#### DATA

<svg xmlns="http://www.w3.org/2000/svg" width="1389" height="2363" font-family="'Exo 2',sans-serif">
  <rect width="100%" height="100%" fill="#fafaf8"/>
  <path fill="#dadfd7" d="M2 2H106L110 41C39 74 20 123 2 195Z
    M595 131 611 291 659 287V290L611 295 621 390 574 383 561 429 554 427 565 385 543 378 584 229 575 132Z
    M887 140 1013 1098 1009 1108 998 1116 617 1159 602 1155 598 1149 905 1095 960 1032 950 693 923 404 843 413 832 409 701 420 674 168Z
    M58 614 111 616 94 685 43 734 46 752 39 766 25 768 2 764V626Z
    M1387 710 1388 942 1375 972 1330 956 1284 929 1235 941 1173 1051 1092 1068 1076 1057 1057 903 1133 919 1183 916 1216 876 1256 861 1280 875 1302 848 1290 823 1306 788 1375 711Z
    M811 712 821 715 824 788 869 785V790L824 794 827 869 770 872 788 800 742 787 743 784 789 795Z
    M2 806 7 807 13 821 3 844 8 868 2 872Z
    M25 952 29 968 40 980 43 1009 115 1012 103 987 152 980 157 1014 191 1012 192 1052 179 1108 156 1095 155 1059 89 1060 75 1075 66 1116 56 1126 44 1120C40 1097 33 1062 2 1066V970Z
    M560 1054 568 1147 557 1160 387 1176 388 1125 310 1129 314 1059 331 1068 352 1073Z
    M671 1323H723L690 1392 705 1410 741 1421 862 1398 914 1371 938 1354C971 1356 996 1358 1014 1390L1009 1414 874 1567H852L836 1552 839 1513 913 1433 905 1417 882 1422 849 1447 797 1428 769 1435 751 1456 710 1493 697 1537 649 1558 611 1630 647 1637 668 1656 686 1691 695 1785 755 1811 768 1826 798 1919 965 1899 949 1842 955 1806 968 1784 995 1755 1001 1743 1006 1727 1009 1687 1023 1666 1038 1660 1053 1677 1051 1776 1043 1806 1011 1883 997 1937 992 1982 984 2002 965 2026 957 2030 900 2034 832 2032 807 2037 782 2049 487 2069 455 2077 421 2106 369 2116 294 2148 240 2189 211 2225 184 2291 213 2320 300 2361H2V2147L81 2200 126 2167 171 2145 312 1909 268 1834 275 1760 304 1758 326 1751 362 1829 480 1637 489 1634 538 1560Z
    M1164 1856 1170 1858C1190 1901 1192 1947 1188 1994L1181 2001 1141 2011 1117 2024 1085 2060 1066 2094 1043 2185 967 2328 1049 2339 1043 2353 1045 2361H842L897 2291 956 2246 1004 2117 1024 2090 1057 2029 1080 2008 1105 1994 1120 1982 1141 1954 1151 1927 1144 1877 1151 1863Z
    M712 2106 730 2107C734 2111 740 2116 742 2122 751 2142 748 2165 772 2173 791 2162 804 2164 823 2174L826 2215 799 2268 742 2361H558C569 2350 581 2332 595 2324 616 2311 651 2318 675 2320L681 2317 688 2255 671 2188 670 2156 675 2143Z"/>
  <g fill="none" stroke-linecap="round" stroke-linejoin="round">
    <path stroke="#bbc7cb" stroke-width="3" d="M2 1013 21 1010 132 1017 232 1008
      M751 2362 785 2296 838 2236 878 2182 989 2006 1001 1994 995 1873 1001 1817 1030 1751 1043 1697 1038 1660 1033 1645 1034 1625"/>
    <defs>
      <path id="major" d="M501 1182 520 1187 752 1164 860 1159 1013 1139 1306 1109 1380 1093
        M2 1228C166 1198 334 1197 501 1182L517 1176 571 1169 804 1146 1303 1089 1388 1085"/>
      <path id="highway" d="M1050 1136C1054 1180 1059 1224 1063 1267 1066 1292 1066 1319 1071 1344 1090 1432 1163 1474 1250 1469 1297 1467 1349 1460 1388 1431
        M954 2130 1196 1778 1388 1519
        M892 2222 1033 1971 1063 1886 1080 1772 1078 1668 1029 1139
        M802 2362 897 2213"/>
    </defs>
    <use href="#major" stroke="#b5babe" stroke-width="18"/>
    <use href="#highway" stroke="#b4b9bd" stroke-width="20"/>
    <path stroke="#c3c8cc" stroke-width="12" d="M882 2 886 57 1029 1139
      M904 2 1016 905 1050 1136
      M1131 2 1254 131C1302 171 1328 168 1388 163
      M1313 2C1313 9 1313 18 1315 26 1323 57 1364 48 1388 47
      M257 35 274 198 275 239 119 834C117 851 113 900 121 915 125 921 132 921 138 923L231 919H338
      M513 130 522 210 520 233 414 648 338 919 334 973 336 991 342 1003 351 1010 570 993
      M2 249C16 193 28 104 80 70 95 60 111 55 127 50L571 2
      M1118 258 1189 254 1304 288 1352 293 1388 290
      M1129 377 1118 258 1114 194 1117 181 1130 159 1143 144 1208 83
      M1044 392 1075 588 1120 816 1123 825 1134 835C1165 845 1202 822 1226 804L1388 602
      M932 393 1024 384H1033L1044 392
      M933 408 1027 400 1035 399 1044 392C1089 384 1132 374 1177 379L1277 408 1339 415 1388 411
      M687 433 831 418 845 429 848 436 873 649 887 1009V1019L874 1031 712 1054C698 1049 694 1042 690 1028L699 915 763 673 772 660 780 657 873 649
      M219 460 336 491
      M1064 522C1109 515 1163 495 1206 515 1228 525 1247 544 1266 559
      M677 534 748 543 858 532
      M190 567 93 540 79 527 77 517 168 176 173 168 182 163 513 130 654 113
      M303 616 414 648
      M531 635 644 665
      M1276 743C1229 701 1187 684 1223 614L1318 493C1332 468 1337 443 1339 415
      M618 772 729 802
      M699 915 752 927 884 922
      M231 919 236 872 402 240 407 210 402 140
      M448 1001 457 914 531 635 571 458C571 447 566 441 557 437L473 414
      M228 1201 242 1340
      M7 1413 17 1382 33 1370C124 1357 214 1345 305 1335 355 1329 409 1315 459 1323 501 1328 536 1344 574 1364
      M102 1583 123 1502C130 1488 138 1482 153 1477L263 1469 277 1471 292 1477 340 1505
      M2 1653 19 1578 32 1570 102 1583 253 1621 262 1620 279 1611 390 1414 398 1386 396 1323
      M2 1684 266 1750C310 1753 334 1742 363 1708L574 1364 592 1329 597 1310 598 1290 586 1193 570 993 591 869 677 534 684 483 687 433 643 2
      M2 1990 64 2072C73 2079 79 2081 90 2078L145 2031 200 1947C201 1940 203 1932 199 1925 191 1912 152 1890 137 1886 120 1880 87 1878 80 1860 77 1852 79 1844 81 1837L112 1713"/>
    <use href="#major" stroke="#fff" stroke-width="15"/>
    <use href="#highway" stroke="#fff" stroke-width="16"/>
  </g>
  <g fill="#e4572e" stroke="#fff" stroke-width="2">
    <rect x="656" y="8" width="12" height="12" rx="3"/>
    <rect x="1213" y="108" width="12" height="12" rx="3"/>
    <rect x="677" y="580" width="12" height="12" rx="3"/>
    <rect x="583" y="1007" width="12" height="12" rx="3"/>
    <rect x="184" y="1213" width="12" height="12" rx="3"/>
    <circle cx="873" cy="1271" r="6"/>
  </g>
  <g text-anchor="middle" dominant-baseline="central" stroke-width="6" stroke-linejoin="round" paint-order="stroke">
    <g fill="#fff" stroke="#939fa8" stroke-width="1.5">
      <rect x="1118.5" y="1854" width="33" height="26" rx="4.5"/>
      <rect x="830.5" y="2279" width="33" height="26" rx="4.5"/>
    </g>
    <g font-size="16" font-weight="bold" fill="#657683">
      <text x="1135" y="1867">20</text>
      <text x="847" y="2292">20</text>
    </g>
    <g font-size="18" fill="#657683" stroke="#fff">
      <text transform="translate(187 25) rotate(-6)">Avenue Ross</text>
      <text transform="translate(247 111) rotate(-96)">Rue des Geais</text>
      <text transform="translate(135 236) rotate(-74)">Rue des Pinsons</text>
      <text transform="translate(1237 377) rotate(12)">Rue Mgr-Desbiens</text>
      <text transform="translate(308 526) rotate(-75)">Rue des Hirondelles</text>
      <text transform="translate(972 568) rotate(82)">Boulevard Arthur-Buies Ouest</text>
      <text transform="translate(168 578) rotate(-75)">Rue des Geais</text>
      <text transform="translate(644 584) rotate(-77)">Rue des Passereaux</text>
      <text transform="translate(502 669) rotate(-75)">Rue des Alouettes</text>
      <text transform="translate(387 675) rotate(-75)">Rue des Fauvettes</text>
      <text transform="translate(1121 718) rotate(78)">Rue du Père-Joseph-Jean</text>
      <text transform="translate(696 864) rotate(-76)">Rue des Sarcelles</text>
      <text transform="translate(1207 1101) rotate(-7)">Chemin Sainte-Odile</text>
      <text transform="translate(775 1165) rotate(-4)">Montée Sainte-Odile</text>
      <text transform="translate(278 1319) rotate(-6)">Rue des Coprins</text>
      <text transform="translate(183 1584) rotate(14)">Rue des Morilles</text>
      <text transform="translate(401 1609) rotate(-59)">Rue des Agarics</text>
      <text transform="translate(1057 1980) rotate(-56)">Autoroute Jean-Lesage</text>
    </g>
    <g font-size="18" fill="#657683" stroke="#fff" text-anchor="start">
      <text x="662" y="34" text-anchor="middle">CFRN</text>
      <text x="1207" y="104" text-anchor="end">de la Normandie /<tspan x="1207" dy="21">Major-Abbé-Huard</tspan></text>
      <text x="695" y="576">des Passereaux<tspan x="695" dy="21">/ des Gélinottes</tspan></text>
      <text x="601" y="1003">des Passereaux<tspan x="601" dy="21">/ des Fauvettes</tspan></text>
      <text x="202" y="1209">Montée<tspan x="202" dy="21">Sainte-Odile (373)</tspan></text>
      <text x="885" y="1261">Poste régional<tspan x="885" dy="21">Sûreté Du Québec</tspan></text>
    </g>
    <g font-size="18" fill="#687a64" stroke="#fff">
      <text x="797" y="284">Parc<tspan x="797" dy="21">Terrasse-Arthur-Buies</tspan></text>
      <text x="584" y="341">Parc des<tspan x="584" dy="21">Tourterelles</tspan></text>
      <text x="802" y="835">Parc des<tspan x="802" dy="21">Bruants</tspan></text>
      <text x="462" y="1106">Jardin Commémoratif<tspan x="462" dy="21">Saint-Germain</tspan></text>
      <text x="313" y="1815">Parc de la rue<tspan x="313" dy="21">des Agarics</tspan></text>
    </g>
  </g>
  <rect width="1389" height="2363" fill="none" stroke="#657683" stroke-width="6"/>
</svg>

########

TRY IT: The answer should consist only of the number of lines above in which "linejoin" appears.

SOLUTION TO THE PROBLEM: 2